Chief Justice of Fiji
- In office 1962–1963
- Preceded by: Albert George Lowe
- Succeeded by: Clifford Hammett

Personal details
- Born: 11 December 1905 Wellington, New Zealand
- Died: 11 July 1963 (aged 57) Suva, Fiji

= John Levy MacDuff =

New Zealand-born lawyer and magistrate

John Levy MacDuff (11 December 1905 – 11 July 1963) was a New Zealand-born lawyer and magistrate. He served as Chief Justice of Fiji from 1962 until his death the following year.

==Biography==
MacDuff was born in Wellington, New Zealand on 11 December 1905. He was educated at Wellington College before studying at Victoria University College. He subsequently worked a barrister and solicitor.

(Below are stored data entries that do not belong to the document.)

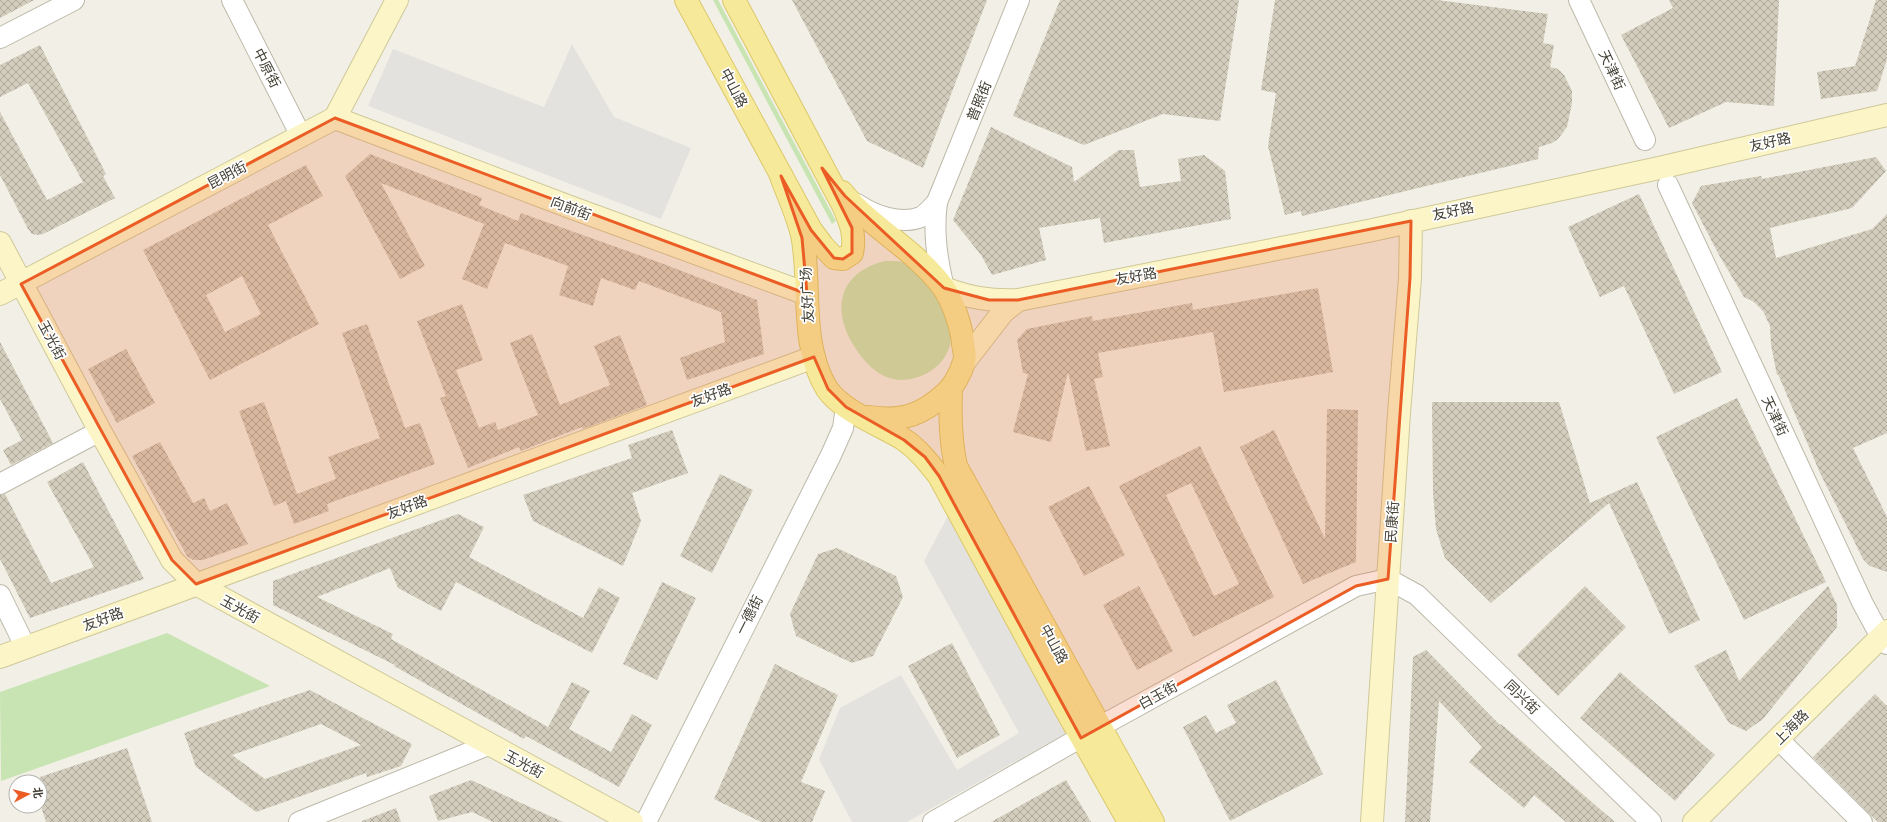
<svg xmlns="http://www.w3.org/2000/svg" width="1887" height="822" font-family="'Space Grotesk','Noto Sans SC',sans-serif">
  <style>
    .green { fill: #c7e4b2 }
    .parking { fill: #e3e2de }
    .building { fill: url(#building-cross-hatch); fill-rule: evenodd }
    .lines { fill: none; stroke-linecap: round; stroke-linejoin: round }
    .street-casing { stroke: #bdb9aa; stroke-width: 22 }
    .secondary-casing { stroke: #cfc899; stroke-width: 24 }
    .primary-casing { stroke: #dbc86b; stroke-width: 24 }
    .street { stroke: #fff; stroke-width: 20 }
    .secondary { stroke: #fbf5c8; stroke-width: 22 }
    .primary { stroke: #f7e99a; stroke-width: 22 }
    .marked { fill: #eb5d25; fill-opacity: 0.2; stroke: #eb5d25; stroke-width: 3; stroke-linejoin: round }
    .labels { text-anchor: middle; stroke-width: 3.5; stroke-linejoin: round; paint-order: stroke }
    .street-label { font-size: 14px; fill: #444136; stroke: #fff }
  </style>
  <defs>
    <pattern id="building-cross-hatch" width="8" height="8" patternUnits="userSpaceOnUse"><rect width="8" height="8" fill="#d3cdbd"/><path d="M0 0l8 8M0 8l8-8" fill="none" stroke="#ada89a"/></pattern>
  </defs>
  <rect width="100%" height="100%" fill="#f2f0e6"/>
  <g class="green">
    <polygon points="713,0 718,0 836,221 832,224"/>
    <path d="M885 261C894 261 904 260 912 266 926 275 934 289 941 304 944 310 950 319 951 326 955 350 939 372 915 378 887 386 868 368 854 346 830 308 840 272 885 261Z"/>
    <polygon points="167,633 270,686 1,781 0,692"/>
  </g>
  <g class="parking">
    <polygon points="572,44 614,117 691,148 661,219 368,106 393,49 544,107"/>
    <polygon points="950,512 1068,732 907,822 852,822 819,759 840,708 901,675 957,770 1019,733 924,561"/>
  </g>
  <g class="building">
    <polygon points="0,0 34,0 0,18"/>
    <polygon points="792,0 987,0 923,168 867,141"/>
    <polygon points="1060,0 1239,0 1220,121 1163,114 1084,145 1013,116"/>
    <polygon points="1275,0 1437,0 1548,14 1543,43 1554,45 1550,67 1558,69 1564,75 1572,91 1572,103 1567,127 1558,139 1552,143 1539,147 1538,159 1302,216 1301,211 1285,215 1268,146 1276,93 1261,90"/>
    <polygon points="1669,0 1779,0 1774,106 1726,102 1669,128 1621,35 1673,8"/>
    <polygon points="1876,0 1887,0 1887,59 1877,91 1821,99 1817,72 1855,66"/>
    <polygon points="40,45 106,174 103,176 115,198 43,234 38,235 32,234 28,229 0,175 0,112 47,200 83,182 28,83 0,97 0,65"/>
    <polygon points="991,127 1072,167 1074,182 1119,150 1134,150 1140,187 1181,181 1178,159 1204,155 1225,171 1231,219 1104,243 1100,218 1039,228 1046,260 992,275 981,255 953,220"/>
    <polygon points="370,154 482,198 479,205 518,221 521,213 661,263 757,300 764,354 687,380 680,358 725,342 721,312 639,281 635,290 601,278 593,306 559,295 568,266 505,243 487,289 462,279 484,224 381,183 425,266 400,279 345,176"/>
    <polygon points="1876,157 1886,171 1852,208 1770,228 1776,258 1872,229 1887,214 1887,433 1853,448 1887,517 1887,572 1870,566 1863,559 1820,473 1778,374 1777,375 1771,345 1770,326 1763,311 1754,302 1744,297 1719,255 1692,203 1701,186 1761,176 1762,179"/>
    <path d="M306 165 323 196 268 225 319 324 210 380 143 250ZM242 276 261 314 225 332 206 295Z"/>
    <polygon points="1639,194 1722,372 1674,394 1624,286 1600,297 1568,227"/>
    <polygon points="1318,288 1333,372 1224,392 1213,332 1098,353 1103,377 1094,379 1110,446 1086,451 1068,372 1051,442 1013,432 1028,374 1023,373 1017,340 1027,329 1092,316 1093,321 1192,303 1193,310"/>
    <polygon points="462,304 483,360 456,370 479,428 495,422 498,430 538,415 510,343 532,334 560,405 610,385 594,346 620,335 647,405 583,429 582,427 521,451 519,447 468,468 440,398 446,396 417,321"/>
    <polygon points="367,324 405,428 420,423 435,464 327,504 329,511 294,524 286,501 274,506 239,411 264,402 297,494 336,479 328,457 380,438 342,333"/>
    <polygon points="0,342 53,443 11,465 3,450 22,440 0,399"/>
    <polygon points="126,349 155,403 117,423 88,369"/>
    <polygon points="1737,398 1826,582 1744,620 1656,437"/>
    <polygon points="1432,402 1559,402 1590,503 1637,482 1700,620 1669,634 1609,503 1491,603 1445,558 1436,529 1433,493"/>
    <polygon points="1327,409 1358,410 1356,562 1303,584 1240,447 1274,430 1325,539"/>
    <polygon points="672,430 688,473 632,493 641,521 623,566 533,521 523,495 632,458 628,445"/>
    <polygon points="160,442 193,503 204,498 210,511 227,503 248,544 203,560 193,560 187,556 132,456"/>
    <path d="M1200 446 1274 597 1193 637 1119 486ZM1191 483 1239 584 1214 596 1166 495Z"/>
    <polygon points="83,462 144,579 30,618 0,559 0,495 5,494 51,583 94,567 47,482"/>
    <polygon points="720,474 753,490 712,573 680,556"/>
    <polygon points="1089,486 1125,555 1084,576 1048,507"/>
    <polygon points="458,514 484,527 469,557 583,618 599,587 620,598 592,653 456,582 441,611 398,588 390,568 317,597 393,634 391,639 548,727 572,682 590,691 569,729 611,752 632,714 652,725 619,787 526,736 524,739 394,666 395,665 273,605 273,581"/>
    <polygon points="837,548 896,576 903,597 873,656 852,663 796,636 790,614 818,554"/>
    <polygon points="662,582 696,598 657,680 623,664"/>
    <polygon points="1139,586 1173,651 1137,670 1103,605"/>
    <polygon points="1585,586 1626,627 1558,696 1517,655"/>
    <polygon points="1828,586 1837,605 1837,627 1763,719 1746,731 1729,723 1694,666 1726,650 1739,681"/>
    <polygon points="952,643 1000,735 957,758 908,666"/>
    <polygon points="1426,650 1500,725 1501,724 1615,822 1566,822 1534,795 1524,808 1469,762 1482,747 1439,701 1430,822 1405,822 1413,657"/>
    <polygon points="775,664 838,695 801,782 825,791 812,822 761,822 714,799"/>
    <polygon points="1620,672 1715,755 1675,801 1580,718"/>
    <polygon points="1276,680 1323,774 1230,821 1183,727 1206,715 1216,733 1236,723 1227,705"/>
    <path d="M310 690 412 744 401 766 367 777 366 773 256 812 196 767 184 733ZM321 724 361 745 265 779 232 755Z"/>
    <polygon points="1875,694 1887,706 1887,822 1878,822 1813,757"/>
    <polygon points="127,748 152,822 46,822 40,803 40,777"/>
    <polygon points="471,780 563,822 493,822 472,812 438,821 429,796"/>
    <polygon points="1066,780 1091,822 991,822"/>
    <polygon points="396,808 401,822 362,822 362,821"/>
  </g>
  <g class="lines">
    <defs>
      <g id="street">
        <polyline points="232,0 301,136"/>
        <polyline points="1579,0 1645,140"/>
        <polyline points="0,38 74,0"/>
        <polyline points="1668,185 1863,604 1881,637 1887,644"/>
        <path d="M857 204C874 216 901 225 921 217 927 214 933 206 937 202"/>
        <path d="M944 288C937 258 933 233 937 202L1019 0"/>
        <polyline points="0,484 100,431"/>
        <polyline points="0,595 26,648"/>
        <polyline points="1778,739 1862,822"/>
        <polyline points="299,822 488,745"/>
        <polyline points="646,822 831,455 843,428 846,407"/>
        <polyline points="933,822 1099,727 1356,586 1388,579 1417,595 1651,822"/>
      </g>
      <g id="secondary">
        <polyline points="335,118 570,207 807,294"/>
        <polyline points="0,243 100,431 172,560 196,584 632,822"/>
        <path d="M944 288C970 298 990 301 1018 300L1368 231 1659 168 1887 115"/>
        <polyline points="0,294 335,118 397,0"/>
        <polyline points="965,361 1003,312 1018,300"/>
        <polyline points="0,657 814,357"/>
        <polyline points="1372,822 1399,413 1410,278 1411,221"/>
        <polyline points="1694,822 1887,631"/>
      </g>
      <g id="primary">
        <path d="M686 0 811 230 823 246 834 258 843 259 852 253C856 235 850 221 843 205L734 0"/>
        <path d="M781 176C788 196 800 220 803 240 811 289 800 345 827 389 842 411 880 425 903 439 918 449 928 462 939 476L1066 710 1129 822"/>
        <path d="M842 192C871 228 916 250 943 287 953 301 962 328 963 344 964 349 966 357 964 362 961 372 954 386 946 393 922 415 902 422 869 417"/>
        <path d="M951 388C950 415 950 440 956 466L1153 822"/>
      </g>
    </defs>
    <use href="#street" class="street-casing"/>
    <use href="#secondary" class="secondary-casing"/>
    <use href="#primary" class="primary-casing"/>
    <use href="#street" class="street"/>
    <use href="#secondary" class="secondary"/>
    <use href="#primary" class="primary"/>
  </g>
  <path class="marked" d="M335 118 807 294 802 238 781 176 811 230 834 258 843 259 852 253V228L822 168 845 196 944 288 989 300H1018L1411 221 1410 278 1388 579 1356 586 1081 738 939 476 925 457 904 440 846 407 828 389 814 357 196 584 172 560 21 284Z"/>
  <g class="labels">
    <g class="street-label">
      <text transform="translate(267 68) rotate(63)" y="5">中原街</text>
      <text transform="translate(1612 70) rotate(65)" y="5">天津街</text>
      <text transform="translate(734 88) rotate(62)" y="5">中山路</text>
      <text transform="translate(979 101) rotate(-68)" y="5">普照街</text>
      <text transform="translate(1770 142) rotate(-13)" y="5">友好路</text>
      <text transform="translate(227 175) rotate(-28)" y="5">昆明街</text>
      <text transform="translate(571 208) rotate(21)" y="5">向前街</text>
      <text transform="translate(1453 211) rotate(-12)" y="5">友好路</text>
      <text transform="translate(1136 276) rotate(-10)" y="5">友好路</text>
      <text transform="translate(807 295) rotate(-93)" y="5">友好广场</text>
      <text transform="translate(52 340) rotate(62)" y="5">玉光街</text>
      <text transform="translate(711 395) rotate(-20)" y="5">友好路</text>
      <text transform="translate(1775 416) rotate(65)" y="5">天津街</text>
      <text transform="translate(407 507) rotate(-20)" y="5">友好路</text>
      <text transform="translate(1392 522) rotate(-86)" y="5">民康街</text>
      <text transform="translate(240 609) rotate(29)" y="5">玉光街</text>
      <text transform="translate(749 615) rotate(-63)" y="5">一德街</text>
      <text transform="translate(103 619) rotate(-20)" y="5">友好路</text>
      <text transform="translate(1054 644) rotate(61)" y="5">中山路</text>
      <text transform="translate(1158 695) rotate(-29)" y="5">白玉街</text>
      <text transform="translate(1522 697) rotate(44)" y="5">同兴街</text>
      <text transform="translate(1791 727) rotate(-45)" y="5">上海路</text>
      <text transform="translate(524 764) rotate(28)" y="5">玉光街</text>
    </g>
  </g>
  <g transform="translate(28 794) rotate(83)"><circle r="19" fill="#ffffff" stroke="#b4b3af"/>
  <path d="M0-3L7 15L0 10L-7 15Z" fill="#eb5d25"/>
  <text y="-6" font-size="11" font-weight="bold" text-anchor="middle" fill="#444136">北</text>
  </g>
</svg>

During World War II he joined the 27th Machine-Gun Battalion. He was awarded the Military Cross in January 1943 for his efforts in the Western Desert campaign in 1942, and was mentioned in dispatches. He went on to serve as the battalion's Commanding Officer between September 1943 and February 1944, before becoming Commanding Officer of the 25th Battalion, a post he held until June 1944. After leaving the army, he was appointed Assistant Legal Advisor to the Western Pacific High Commission in Fiji in late 1944.

Shortly after arriving in Fiji, MacDuff became Acting Solicitor-General. He served as a District Magistrate between 1946 and 1948, before becoming a Chief Magistrate, a post he held until relocating to Kenya to serve as a puisne judge in 1953.

MacDuff returned to Fiji in 1962 to become Chief Justice, a role he held until his death at his home in Suva the following year.